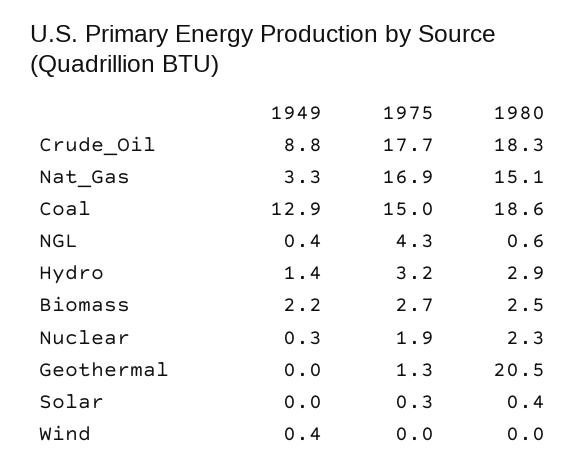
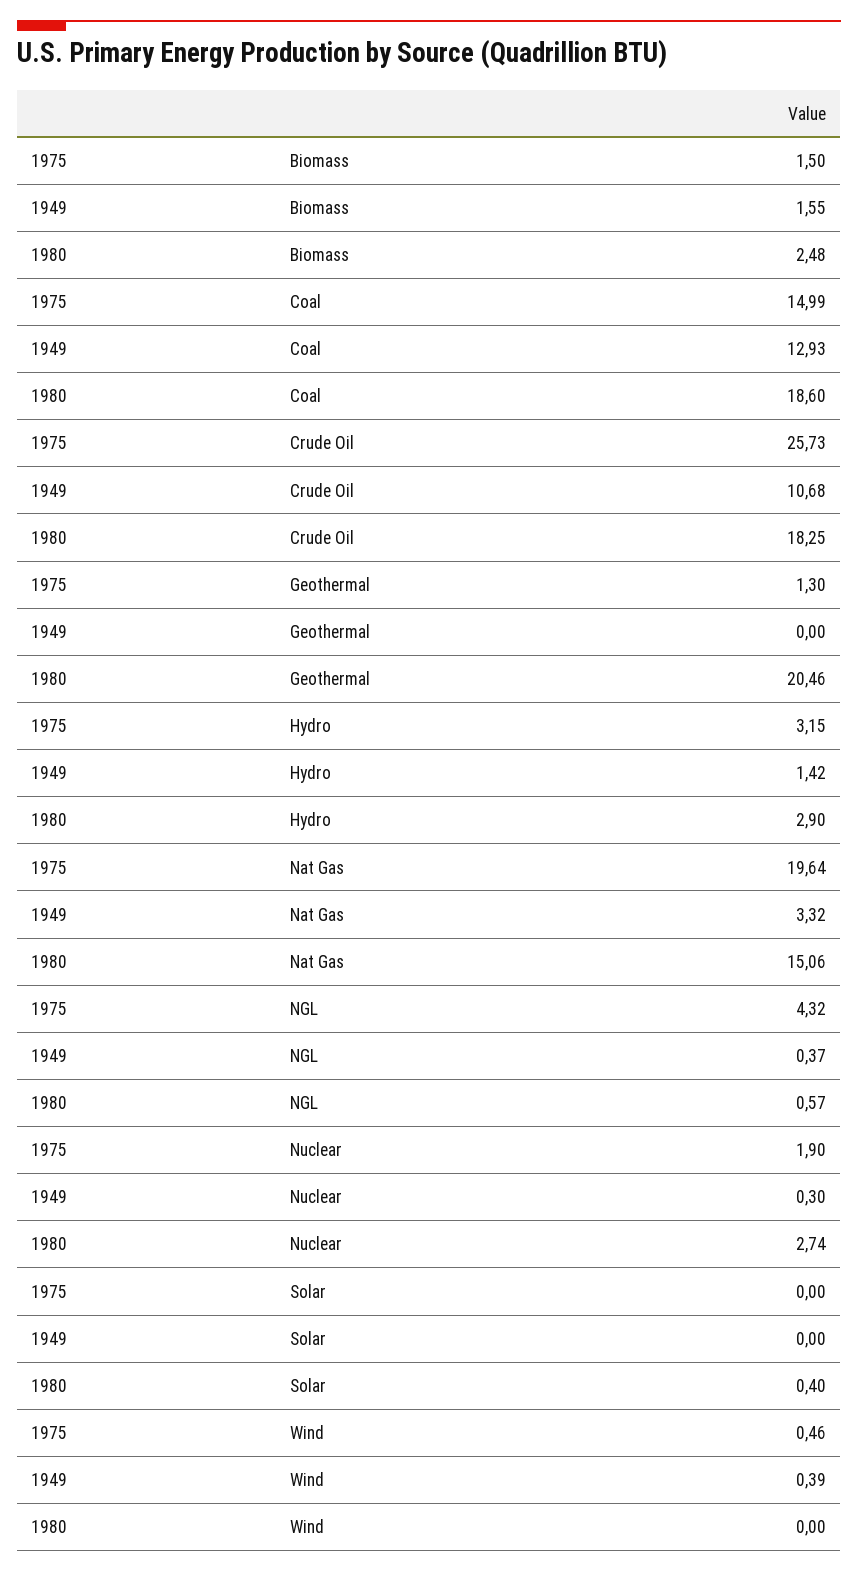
1949, Crude_Oil: 8.8 -> 10.68
1975, Crude_Oil: 17.7 -> 25.73
1975, Nat_Gas: 16.9 -> 19.64
1949, Biomass: 2.2 -> 1.55
1975, Biomass: 2.7 -> 1.5
1980, Nuclear: 2.3 -> 2.74
1975, Solar: 0.3 -> 0
1975, Wind: 0 -> 0.46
++++
Job
Everything in the listing, except its images, should be set down exactly.

Problem solution
1949, Crude_Oil: 8.8 -> 10.68
1975, Crude_Oil: 17.7 -> 25.73
1975, Nat_Gas: 16.9 -> 19.64
1949, Biomass: 2.2 -> 1.55
1975, Biomass: 2.7 -> 1.5
1980, Nuclear: 2.3 -> 2.74
1975, Solar: 0.3 -> 0
1975, Wind: 0 -> 0.46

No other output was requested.